La historia arranca por el final: una muchacha confiesa, pide la horca y se resiste a contar lo ocurrido, convencida de que ningún relato podrá absolverla. Desde esa posición —culpable declarada, narradora reticente— Briony Larkin retrocede hasta los meses que siguieron a la muerte de su madrastra, envenenada con arsénico y sepultada bajo un veredicto de suicidio que ella se niega a aceptar.
Briony vive en la Casa Parroquial de Swampsea, un pueblo pequeño donde el agua manda: hubo una inundación que dejó las paredes agrietadas y olor a pez muerto, hubo un incendio que redujo la biblioteca a carbón, y hay una tos del pantano para la que nadie conoce cura. Su padre, el clérigo, administra el silencio como quien plancha una camisa; su hermana gemela Rose, idéntica de rostro y ajena a los códigos ajenos, cuenta ciento ochenta y tres pasos hasta casa y grita cuando el mundo se desordena. La promesa hecha a la madrastra —cuidar de Rose— funciona como cadena y como coartada moral.

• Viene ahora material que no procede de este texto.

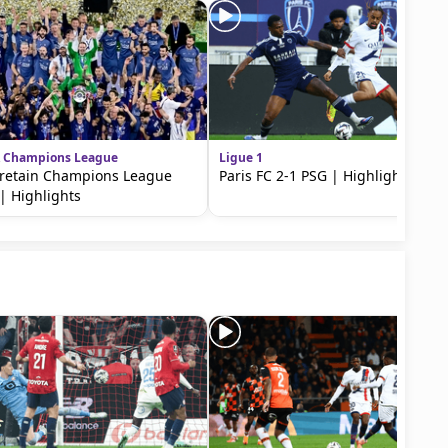
 Champions League
Ligue 1
retain Champions League
Paris FC 2-1 PSG | Highlights
e | Highlights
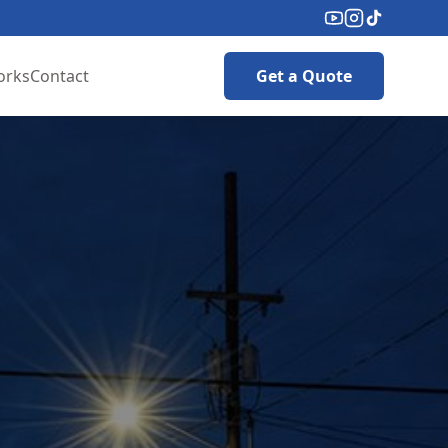
orks
Contact
Get a Quote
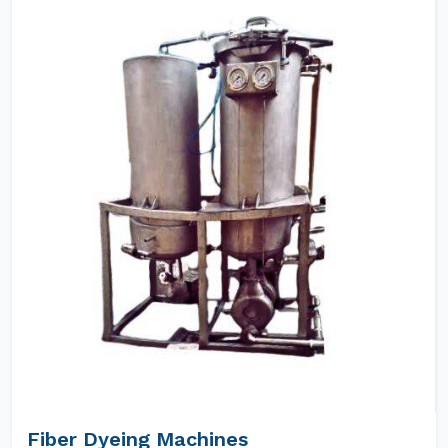
Fiber Dyeing Machines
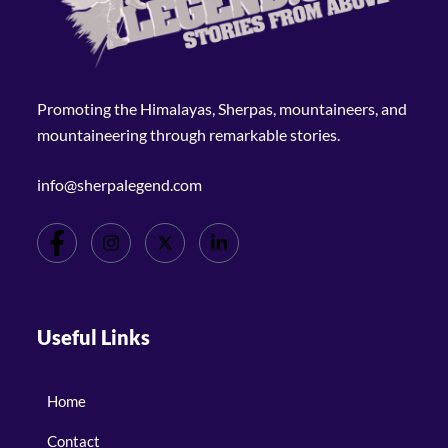
Promoting the Himalayas, Sherpas, mountaineers, and
mountaineering through remarkable stories.
info@sherpalegend.com
Useful Links
Home
Contact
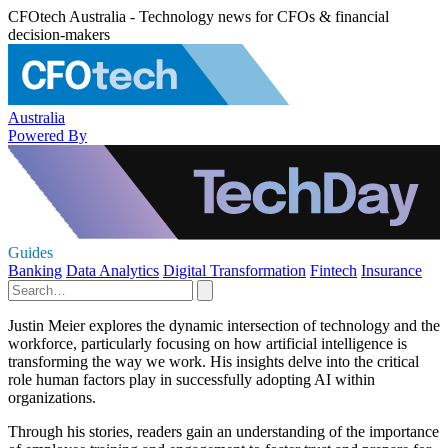
CFOtech Australia - Technology news for CFOs & financial
decision-makers
Australia
Powered By
Guides
Banking
Data Analytics
Digital Transformation
Fintech
Insurance
Justin Meier explores the dynamic intersection of technology and the
workforce, particularly focusing on how artificial intelligence is
transforming the way we work. His insights delve into the critical
role human factors play in successfully adopting AI within
organizations.
Through his stories, readers gain an understanding of the importance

El equilibrio se rompe con la llegada de Eldric, hijo del ingeniero encargado de drenar el pantano: veintidós años, expulsado de la universidad, con ojos de león y una manía por doblar clips hasta convertirlos en coronas. Se instala precisamente en el cuarto donde murió la madrastra. Frente a él, Briony descubre que su máscara pesa, que su risa sigue existiendo aunque oxidada, y que alguien puede reírse con ella en lugar de mirarla como a un fenómeno.
El pantano, que ella dejó de recorrer tres años atrás, sigue habitado por voces que la llaman por un nombre antiguo. Cuando Rose desaparece entre los juncos, Briony debe volver a un territorio que creía clausurado y a una identidad que juró enterrar. La novela avanza entonces en dos direcciones simultáneas: hacia el misterio de qué ocurrió realmente con la madrastra, y hacia la pregunta más incómoda de si la culpa que Briony carga le pertenece.
Es un relato de atmósfera húmeda y voz punzante, donde lo sobrenatural convive con la ingeniería, el ferrocarril y la electricidad de un siglo que empieza, y donde la crueldad más eficaz es siempre la que uno ejerce contra sí mismo.